Захар нашарил кинжал стражника и деловито разрезал кожаные путы на своих ногах.
– Зря ты сюда полез, фотограф. Фотографировал бы себе деток да стройки пятилетки. А на войне воевать надо, а не с камерой промеж окопов шастать. Как к финнам попал?
Костя задумался. Вопрос был произнесен на чистом русском, но смысл немного ускользал.
– К каким финнам? – осмелился он на встречный вопрос.
Захар, порезав путы на своих ногах, деловито освободил собственные руки и присел к Косте.
– К каким-каким… К пособникам мирового капитализма и угнетателям трудового финского народа. К клике Маннергейма[21].
Уверенности в словах Захара не было ни на грош. Видимо, и на него окружающая обстановка действовала. Костя, робко посматривая на кинжал в руках явно сдвинутого красноармейца, возразил:
– Так кончилась война-то. Давно.
Красноармеец смутился:
– Как кончилась? Вчера еще ж наших из-под Раате тур… – Он запнулся. – Мы, эта-а-а… отошли на перегруппировку сил для дальнейшего удара.
Костю серьезно расстраивала ситуация, в которой он уже со вторым человеком разговаривал связанным.
– Солдат, ты мне руки и ноги развяжи.
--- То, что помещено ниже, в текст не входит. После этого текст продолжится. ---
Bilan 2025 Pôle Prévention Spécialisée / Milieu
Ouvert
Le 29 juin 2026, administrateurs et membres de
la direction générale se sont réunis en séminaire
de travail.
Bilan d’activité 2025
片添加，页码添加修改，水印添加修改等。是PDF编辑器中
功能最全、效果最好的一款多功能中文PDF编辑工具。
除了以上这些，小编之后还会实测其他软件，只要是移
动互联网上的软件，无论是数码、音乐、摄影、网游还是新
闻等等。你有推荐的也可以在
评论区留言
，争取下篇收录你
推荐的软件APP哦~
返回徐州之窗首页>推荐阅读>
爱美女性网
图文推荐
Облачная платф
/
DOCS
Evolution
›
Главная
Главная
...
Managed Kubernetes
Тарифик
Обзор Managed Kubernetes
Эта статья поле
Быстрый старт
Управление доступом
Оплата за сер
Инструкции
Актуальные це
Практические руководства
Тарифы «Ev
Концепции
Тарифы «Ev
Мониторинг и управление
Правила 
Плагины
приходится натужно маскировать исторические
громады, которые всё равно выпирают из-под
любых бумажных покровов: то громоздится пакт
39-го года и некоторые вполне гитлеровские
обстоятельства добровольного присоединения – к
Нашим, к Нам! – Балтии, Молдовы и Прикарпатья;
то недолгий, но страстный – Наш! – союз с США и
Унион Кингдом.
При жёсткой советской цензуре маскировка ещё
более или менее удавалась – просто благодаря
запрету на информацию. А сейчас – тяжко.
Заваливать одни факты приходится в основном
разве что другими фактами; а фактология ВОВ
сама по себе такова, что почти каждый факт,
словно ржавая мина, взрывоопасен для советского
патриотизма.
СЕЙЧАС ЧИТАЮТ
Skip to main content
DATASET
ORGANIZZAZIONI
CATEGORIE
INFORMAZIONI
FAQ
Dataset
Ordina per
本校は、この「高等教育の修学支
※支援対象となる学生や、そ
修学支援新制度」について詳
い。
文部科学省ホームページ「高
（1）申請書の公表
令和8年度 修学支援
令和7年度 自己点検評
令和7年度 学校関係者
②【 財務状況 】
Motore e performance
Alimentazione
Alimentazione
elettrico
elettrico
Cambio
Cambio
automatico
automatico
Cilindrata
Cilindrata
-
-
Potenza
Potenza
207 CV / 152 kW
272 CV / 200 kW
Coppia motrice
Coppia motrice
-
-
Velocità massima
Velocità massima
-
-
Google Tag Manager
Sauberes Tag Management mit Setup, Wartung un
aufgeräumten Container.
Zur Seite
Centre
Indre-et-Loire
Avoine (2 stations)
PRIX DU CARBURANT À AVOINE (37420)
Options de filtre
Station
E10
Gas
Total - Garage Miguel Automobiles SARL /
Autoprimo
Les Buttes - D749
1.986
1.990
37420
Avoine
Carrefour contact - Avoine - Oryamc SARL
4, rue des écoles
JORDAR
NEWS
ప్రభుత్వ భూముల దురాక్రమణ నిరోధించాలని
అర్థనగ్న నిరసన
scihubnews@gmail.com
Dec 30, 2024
А то, не ровен час, налетят кореша этого недомерка и нас с тобой в капусту покрошат.
Будто почувствовав, что разговор пошел о нем, стражник начал подавать признаки жизни. Захар нагнулся к нему с кинжалом, но Костя его остановил:
– Погоди. Ты что, Захар, про языка не слыхал? Ни ты, ни я не знаем, где мы и кто вокруг. Не похожи эти ребятки на белофиннов. Да и война лет пятьдесят как кончилась.
Захар стукнул по лбу стражника рукояткой кинжала и, недобро хмурясь, повернулся к Константину:
– Ты путаешь что-то, фотограф. Война идет. А закончится она тогда, когда мы Хильсинки, или как их там, тамошние возьмем и освободим угнетенный финский народ из лап капиталистов и кулаков- эксплуататоров.
Тем не менее Захар хватко разрезал путы на ногах и руках Малышева. Тот благодарно посмотрел на Захара и начал растирать руки.
– Бог с тобой, солдат. Война с финнами, так с финнами. Правда, когда я родился, мы уже почти лет тридцать как и финнов, и немцев, и японцев, мать их, победили.
Костя массировал ступни, восстанавливая кровообращение.
Захар сидел напротив, разглядывая одежду и ботинки Малышева.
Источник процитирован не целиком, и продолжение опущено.